▶ [Data for the task]

━━━━

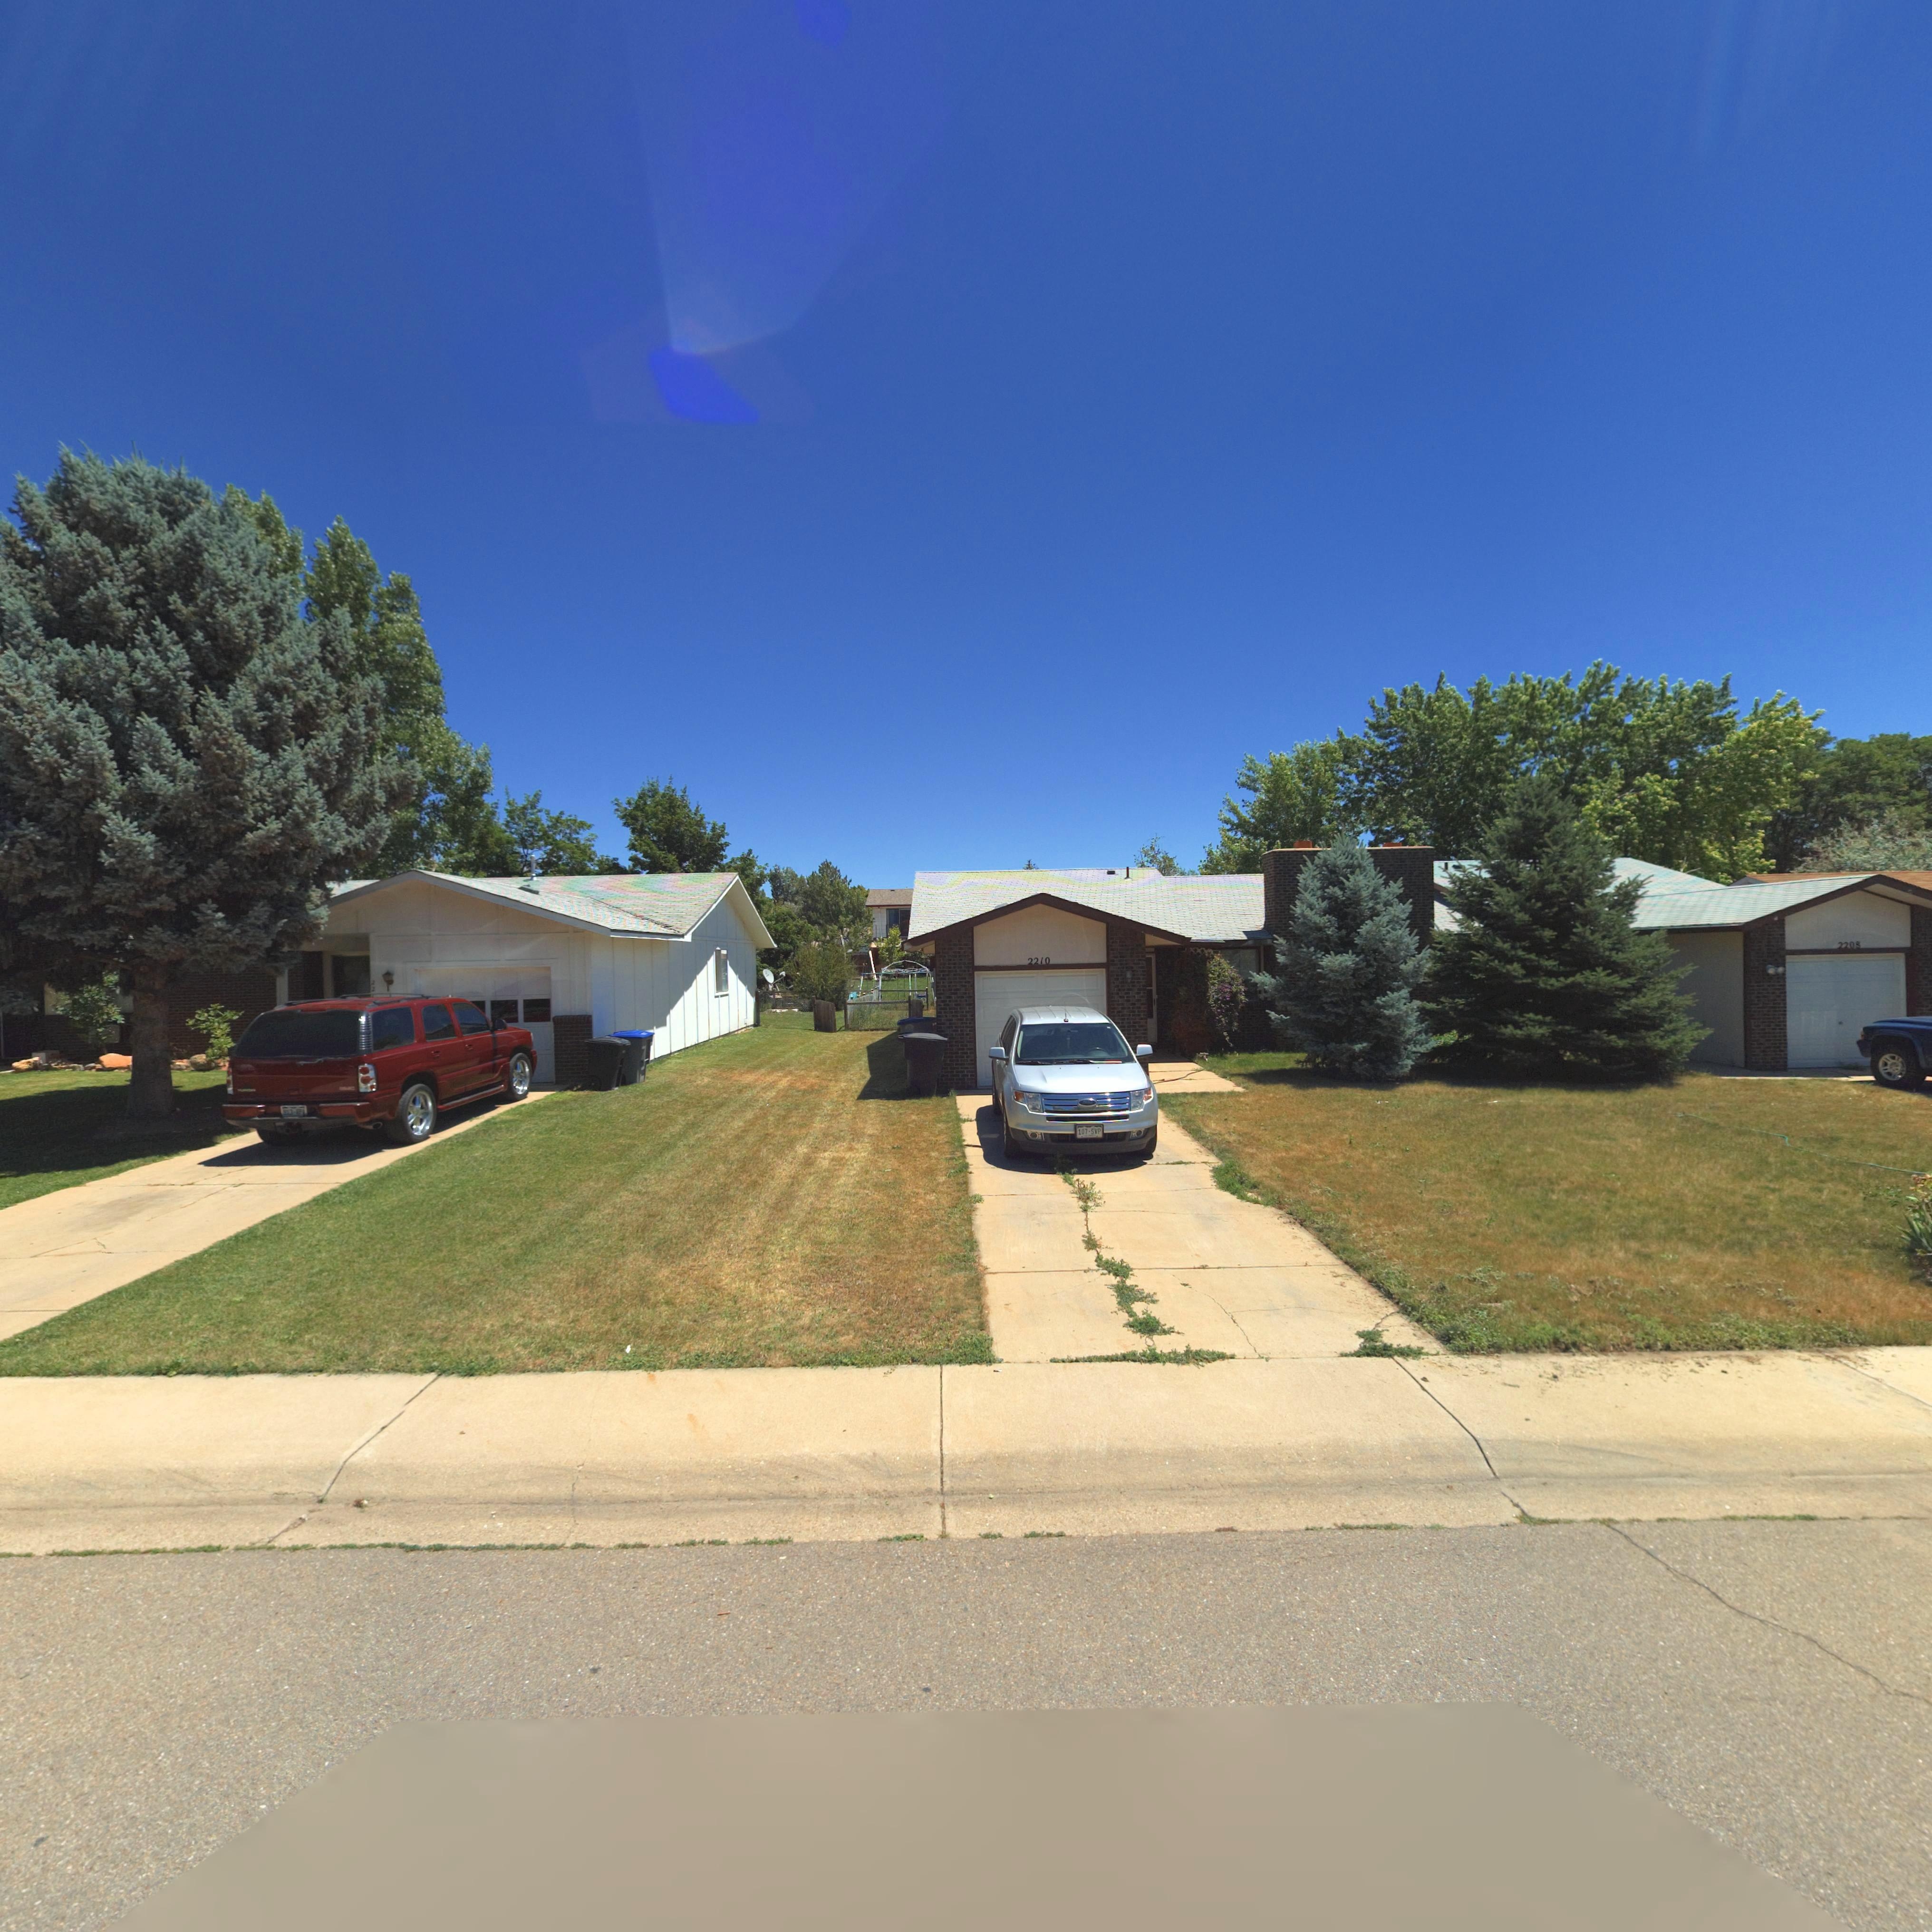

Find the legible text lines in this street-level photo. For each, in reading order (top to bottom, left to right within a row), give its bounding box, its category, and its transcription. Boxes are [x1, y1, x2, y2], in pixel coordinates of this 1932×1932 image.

[1836, 940, 1861, 949] StreetNumber: 2208
[1026, 956, 1050, 965] StreetNumber: 2210
[370, 978, 376, 997] StreetNumber: 221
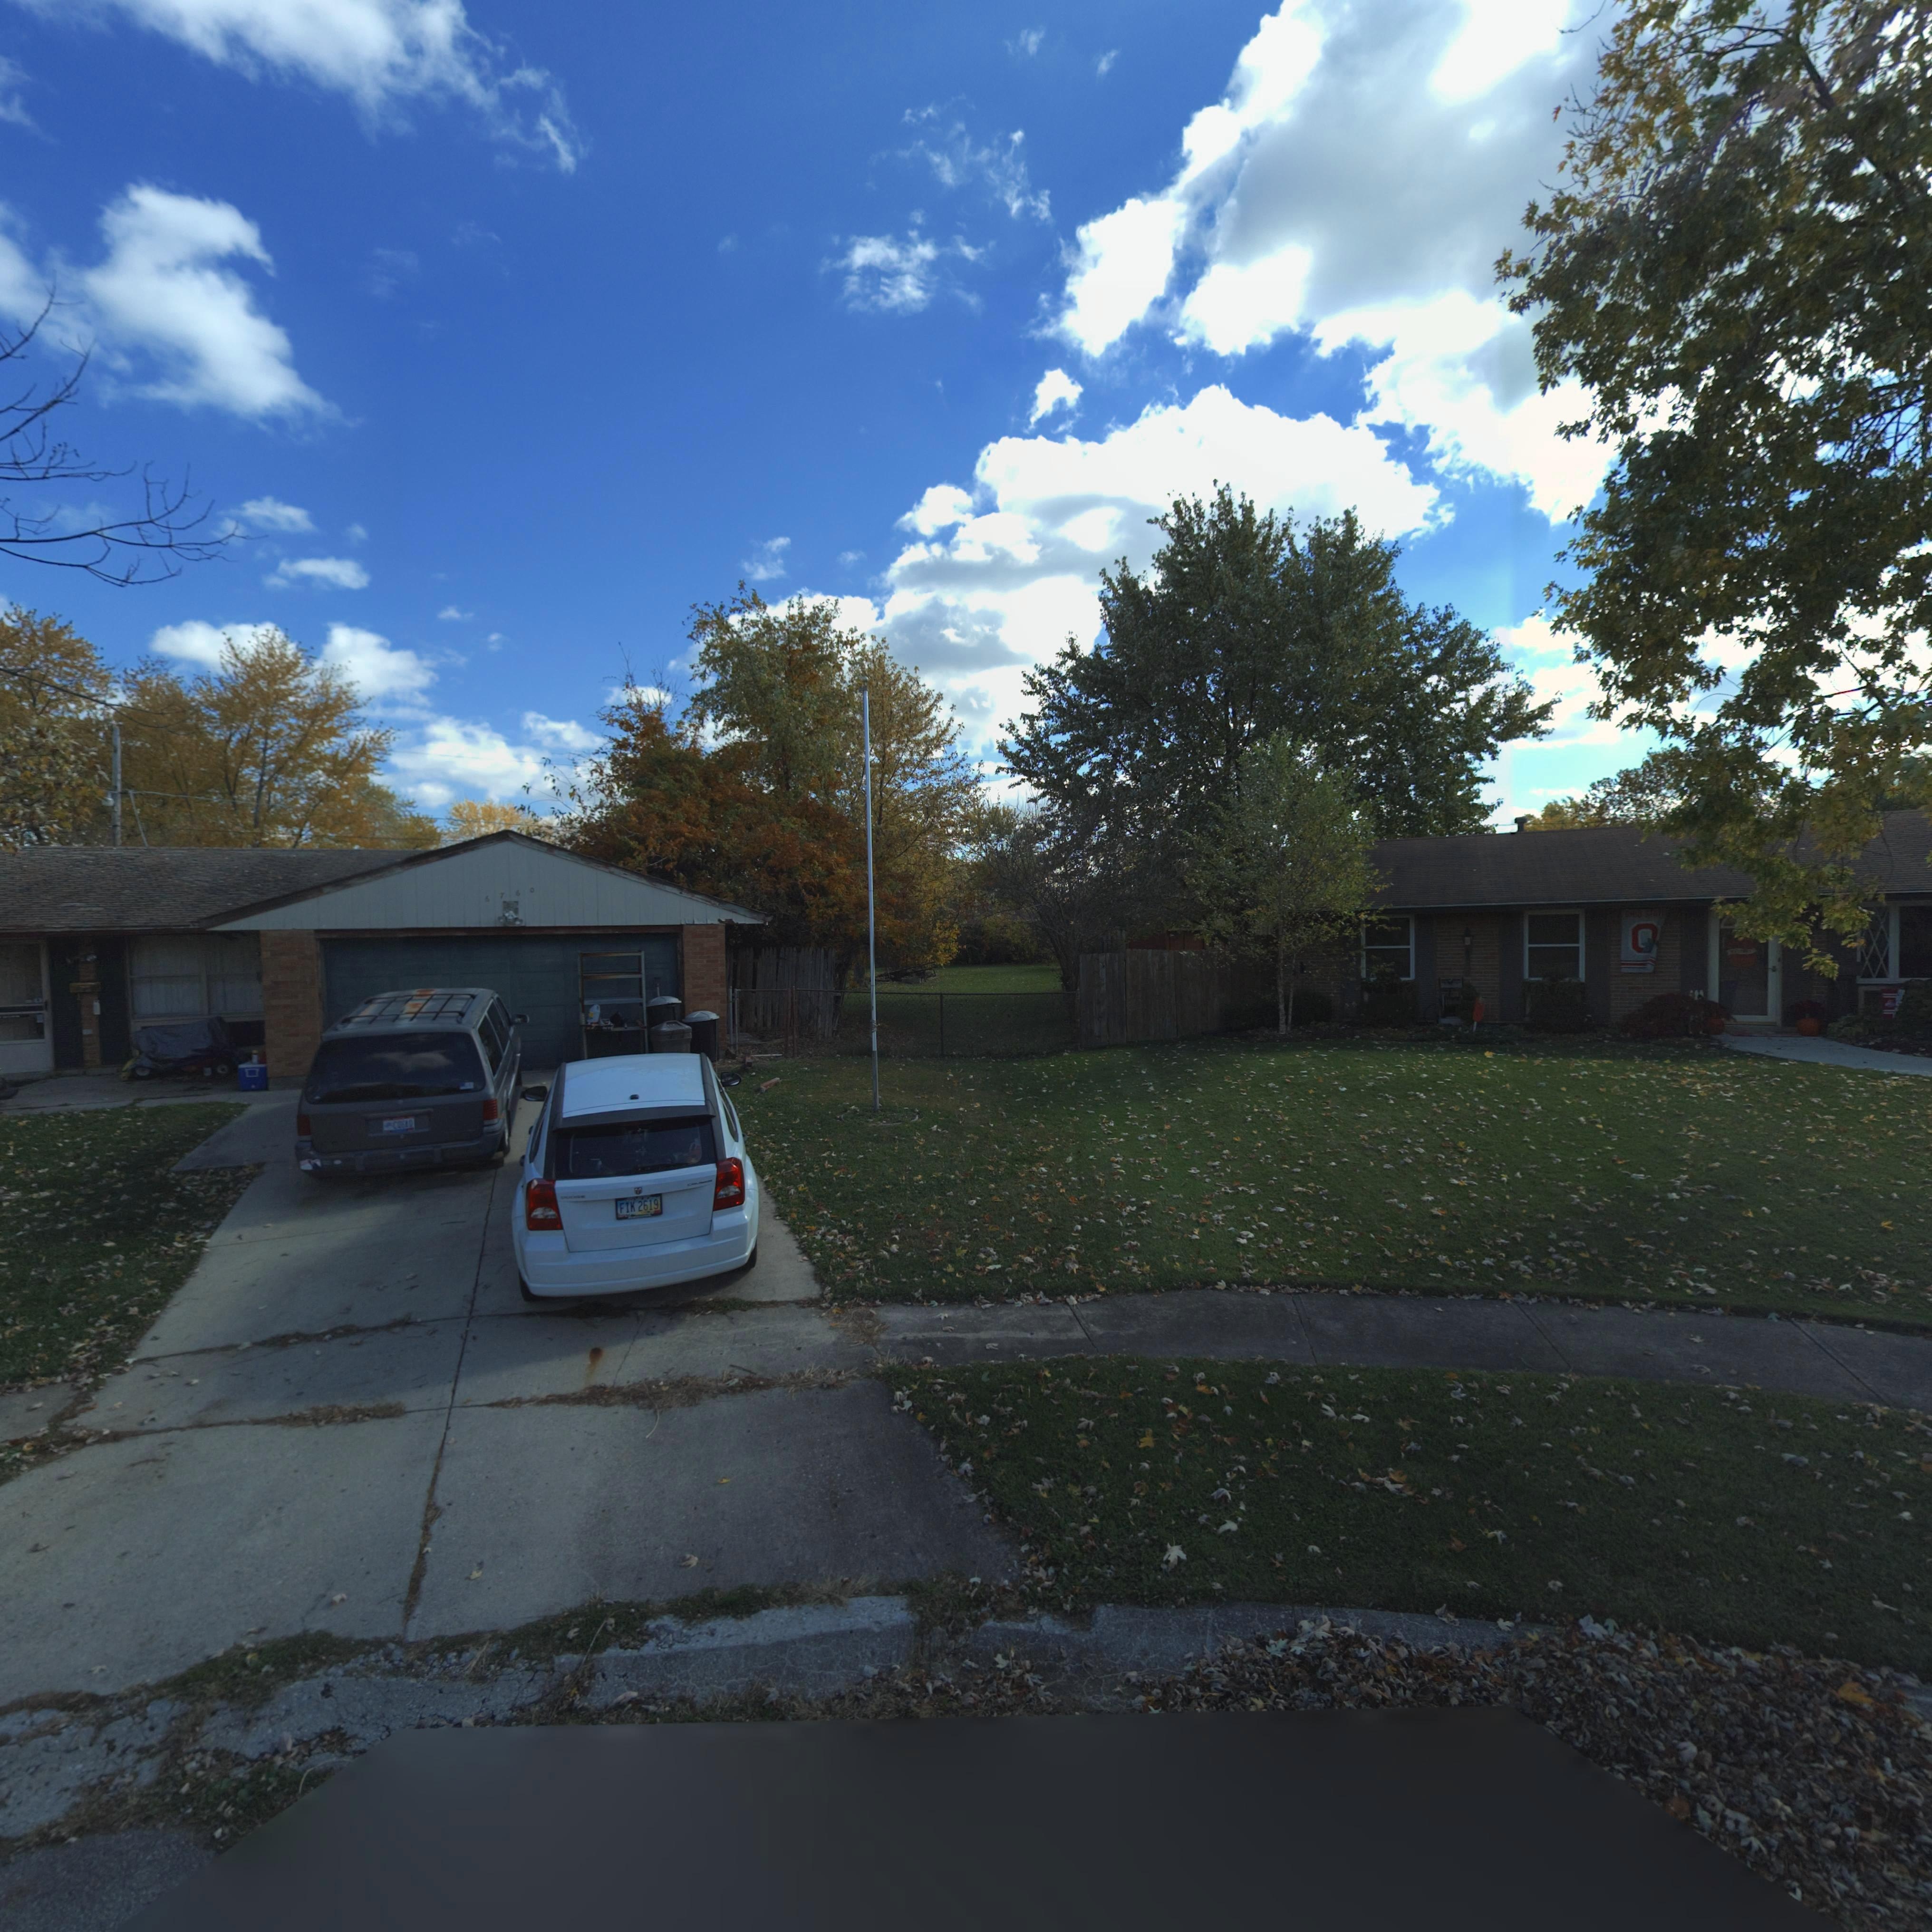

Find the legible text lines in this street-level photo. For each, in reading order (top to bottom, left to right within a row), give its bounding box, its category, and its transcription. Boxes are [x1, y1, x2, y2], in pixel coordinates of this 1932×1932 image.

[483, 886, 535, 903] StreetNumber: 6760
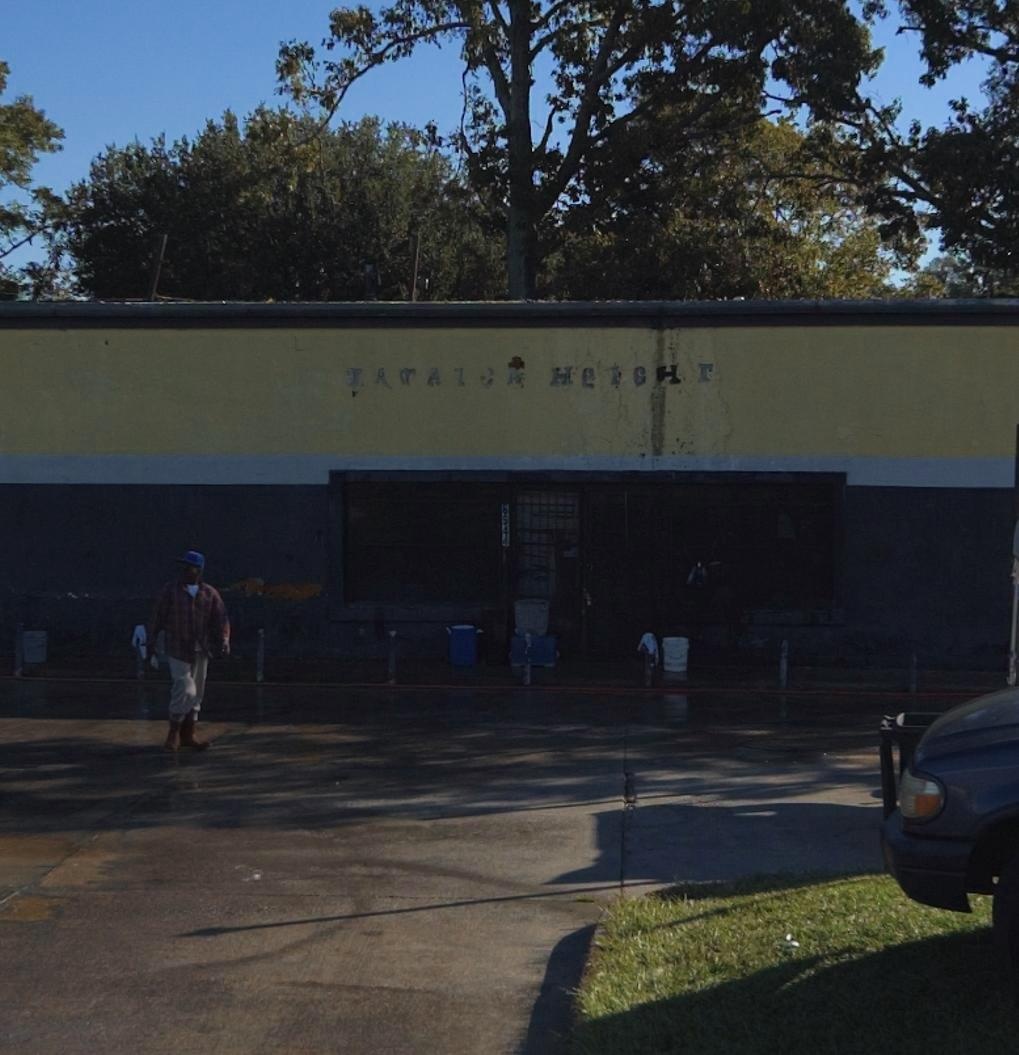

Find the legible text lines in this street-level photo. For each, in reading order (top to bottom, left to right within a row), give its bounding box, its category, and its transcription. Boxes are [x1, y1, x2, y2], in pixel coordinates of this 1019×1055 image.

━━━━

▶ [Given request]
Format the lines above as a Markdown table with the columns Row and Text, numbering each row and putting one line in each. Leave out the blank lines and the pictures.

▶ [Exercise answer]
| Row | Text |
|---|---|
| 1 | Find the legible text lines in this street-level photo. For each, in reading order (top to bottom, left to right within a row), give its bounding box, its category, and its transcription. Boxes are [x1, y1, x2, y2], in pixel coordinates of this 1932×1932 image. |
| 2 | [1836, 940, 1861, 949] StreetNumber: 2208 |
| 3 | [1026, 956, 1050, 965] StreetNumber: 2210 |
| 4 | [370, 978, 376, 997] StreetNumber: 221 |
| 5 | Find the legible text lines in this street-level photo. For each, in reading order (top to bottom, left to right within a row), give its bounding box, its category, and its transcription. Boxes are [x1, y1, x2, y2], in pixel coordinates of this 1932×1932 image. |
| 6 | [483, 886, 535, 903] StreetNumber: 6760 |
| 7 | Find the legible text lines in this street-level photo. For each, in reading order (top to bottom, left to right within a row), give its bounding box, its category, and its transcription. Boxes are [x1, y1, x2, y2], in pixel coordinates of this 1019×1055 image. |